Abstract: This blog shows how the loop interchange optimisation technique in HLS can improve the design performance. If you would like to learn how to code a hardware in HLS please refer here.

Loop interchange is one of the traditional optimisation techniques used by advanced compilers to improve locality reference in accessing memory elements. It can improve the cache performance in software programs running on a CPU.

Loop-interchange can also improve the pipelined-loop initiation interval (II) in HLS. For this purpose, let’s consider the following example.

#define N 128
#define M 128
void loop_interchange_example(float A[N][M], float c) {
  for (int i = 0; i < N; i++) {
    for (int j = 0; j < M-1; j++) {
#pragma HLS pipeline
      A[i][j+1] = A[i][j] + c;
    }
  }
}

The following figures show the Viviado-HLS synthesis report.

As can be seen, the II of the pipelined nested loops is 7 and the total function latency is 113794 clock cycles.
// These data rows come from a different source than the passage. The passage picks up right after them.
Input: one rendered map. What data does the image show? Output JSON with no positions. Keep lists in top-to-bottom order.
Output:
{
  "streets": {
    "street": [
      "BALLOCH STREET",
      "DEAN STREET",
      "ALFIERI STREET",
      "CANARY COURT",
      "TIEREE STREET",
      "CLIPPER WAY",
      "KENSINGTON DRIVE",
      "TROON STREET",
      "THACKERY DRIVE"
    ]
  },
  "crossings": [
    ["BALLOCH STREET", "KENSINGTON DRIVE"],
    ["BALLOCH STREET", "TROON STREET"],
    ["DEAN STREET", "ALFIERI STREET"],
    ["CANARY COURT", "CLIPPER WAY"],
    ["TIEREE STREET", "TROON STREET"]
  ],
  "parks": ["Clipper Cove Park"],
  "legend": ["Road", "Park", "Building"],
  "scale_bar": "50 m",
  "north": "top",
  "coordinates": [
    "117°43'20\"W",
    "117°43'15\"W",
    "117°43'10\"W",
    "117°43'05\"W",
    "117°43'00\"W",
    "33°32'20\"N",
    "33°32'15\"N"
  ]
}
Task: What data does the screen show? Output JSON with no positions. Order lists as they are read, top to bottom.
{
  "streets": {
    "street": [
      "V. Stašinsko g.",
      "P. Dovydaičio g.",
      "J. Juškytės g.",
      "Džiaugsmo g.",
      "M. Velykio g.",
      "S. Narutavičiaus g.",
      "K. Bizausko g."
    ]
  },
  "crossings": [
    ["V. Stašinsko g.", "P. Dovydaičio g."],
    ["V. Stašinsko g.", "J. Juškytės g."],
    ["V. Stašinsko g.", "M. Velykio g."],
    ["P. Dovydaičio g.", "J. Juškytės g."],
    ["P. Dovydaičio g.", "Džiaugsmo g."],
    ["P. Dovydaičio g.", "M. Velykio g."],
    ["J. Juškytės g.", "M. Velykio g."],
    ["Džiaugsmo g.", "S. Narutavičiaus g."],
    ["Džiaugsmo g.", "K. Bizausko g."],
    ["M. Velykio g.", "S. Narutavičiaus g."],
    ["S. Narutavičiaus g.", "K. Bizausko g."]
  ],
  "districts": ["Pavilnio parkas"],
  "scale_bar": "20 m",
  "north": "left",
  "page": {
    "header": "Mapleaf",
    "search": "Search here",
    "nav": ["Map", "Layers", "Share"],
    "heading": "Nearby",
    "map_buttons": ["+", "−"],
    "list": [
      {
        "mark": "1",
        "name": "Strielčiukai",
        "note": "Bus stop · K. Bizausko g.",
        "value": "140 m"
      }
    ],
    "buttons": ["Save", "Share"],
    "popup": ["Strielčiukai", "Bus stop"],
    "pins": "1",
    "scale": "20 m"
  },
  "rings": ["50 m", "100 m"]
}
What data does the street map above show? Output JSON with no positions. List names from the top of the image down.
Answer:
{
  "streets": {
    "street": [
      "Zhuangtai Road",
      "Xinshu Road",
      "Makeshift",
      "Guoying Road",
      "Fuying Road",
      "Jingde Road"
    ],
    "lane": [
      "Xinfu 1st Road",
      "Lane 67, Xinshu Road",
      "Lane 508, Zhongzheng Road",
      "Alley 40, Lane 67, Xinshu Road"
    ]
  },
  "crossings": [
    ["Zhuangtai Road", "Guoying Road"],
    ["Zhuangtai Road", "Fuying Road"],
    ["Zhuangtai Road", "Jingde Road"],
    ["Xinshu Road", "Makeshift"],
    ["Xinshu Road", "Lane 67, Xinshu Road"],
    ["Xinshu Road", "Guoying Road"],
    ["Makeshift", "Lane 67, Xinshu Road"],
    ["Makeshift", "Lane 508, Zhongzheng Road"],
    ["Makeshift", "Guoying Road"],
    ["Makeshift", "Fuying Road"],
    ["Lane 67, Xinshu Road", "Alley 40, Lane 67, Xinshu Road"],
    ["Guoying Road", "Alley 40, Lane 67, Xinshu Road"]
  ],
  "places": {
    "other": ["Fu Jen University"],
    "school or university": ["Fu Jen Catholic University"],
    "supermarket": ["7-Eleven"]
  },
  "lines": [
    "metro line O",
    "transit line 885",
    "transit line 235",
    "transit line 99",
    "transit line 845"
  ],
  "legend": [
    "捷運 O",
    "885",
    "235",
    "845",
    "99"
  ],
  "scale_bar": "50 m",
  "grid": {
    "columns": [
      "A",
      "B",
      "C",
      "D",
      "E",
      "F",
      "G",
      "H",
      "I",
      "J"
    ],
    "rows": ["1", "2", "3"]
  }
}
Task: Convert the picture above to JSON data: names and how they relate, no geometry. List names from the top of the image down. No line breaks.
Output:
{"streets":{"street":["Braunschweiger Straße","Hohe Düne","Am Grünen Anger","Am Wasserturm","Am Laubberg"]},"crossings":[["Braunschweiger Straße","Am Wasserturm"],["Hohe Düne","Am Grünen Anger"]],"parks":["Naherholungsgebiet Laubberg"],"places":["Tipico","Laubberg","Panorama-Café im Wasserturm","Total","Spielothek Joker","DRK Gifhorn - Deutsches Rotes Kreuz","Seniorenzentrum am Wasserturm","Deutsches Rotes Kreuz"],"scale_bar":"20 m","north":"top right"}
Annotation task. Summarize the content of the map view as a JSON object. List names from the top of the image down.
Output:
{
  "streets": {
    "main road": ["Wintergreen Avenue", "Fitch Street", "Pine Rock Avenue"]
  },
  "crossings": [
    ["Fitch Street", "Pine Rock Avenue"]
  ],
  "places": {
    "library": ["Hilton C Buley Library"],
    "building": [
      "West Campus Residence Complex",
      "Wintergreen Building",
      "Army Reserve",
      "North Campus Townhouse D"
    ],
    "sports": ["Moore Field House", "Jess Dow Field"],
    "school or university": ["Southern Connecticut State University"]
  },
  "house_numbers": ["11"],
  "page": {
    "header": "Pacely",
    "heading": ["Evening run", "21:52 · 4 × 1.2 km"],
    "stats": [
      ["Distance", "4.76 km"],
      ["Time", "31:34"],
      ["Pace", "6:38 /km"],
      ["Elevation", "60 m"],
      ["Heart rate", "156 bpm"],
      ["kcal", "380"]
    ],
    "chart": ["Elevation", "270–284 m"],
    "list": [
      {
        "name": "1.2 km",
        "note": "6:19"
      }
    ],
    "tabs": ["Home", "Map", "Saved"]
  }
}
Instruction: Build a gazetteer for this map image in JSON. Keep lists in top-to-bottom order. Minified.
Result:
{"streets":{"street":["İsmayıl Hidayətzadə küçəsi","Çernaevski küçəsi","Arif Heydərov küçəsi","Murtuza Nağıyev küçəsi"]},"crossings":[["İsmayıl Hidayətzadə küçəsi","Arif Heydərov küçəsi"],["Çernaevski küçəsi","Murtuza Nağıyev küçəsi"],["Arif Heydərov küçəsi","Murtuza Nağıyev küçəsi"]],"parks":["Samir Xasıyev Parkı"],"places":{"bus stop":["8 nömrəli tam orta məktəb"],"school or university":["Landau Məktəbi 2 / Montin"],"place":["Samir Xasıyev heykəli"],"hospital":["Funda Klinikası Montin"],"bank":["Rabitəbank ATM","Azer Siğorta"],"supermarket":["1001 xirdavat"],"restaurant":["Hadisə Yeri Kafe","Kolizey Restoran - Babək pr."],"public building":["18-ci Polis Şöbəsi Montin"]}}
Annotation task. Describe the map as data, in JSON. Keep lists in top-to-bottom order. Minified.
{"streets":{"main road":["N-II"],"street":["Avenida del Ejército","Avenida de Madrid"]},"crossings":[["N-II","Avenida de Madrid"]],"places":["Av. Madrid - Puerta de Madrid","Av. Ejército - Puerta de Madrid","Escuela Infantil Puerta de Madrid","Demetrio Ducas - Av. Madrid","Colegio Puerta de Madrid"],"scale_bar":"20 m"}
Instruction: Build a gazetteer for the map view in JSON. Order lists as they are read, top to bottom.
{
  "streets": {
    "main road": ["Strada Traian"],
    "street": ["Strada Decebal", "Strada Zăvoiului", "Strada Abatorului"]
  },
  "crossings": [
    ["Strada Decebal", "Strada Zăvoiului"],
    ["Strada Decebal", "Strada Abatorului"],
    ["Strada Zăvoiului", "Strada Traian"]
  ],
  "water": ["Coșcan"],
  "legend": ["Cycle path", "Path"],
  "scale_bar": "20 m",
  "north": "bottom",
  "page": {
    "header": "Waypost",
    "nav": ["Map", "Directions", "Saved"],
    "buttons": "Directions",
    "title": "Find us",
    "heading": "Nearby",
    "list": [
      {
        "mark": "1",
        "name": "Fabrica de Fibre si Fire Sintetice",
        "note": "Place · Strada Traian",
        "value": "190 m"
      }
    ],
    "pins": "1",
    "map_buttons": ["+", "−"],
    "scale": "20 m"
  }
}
Now let’s change the loops order as shown in the following code.

#define N 128
#define M 128
void loop_interchange_example(float A[N_MAX][M_MAX], float c) {
  for (int j = 0; j < M-1; j++) {
    for (int i = 0; i < N; i++) {
#pragma HLS pipeline
      A[i][j+1] = A[i][j] + c;
    }
  }
}

The following figures show the Viviado-HLS synthesis report for this code.

As can be seen, the II of the pipelined nested loops is 1 and the total function latency is 16263 clock cycles.

This shows that the second code is 113794/16263 = 7 times faster.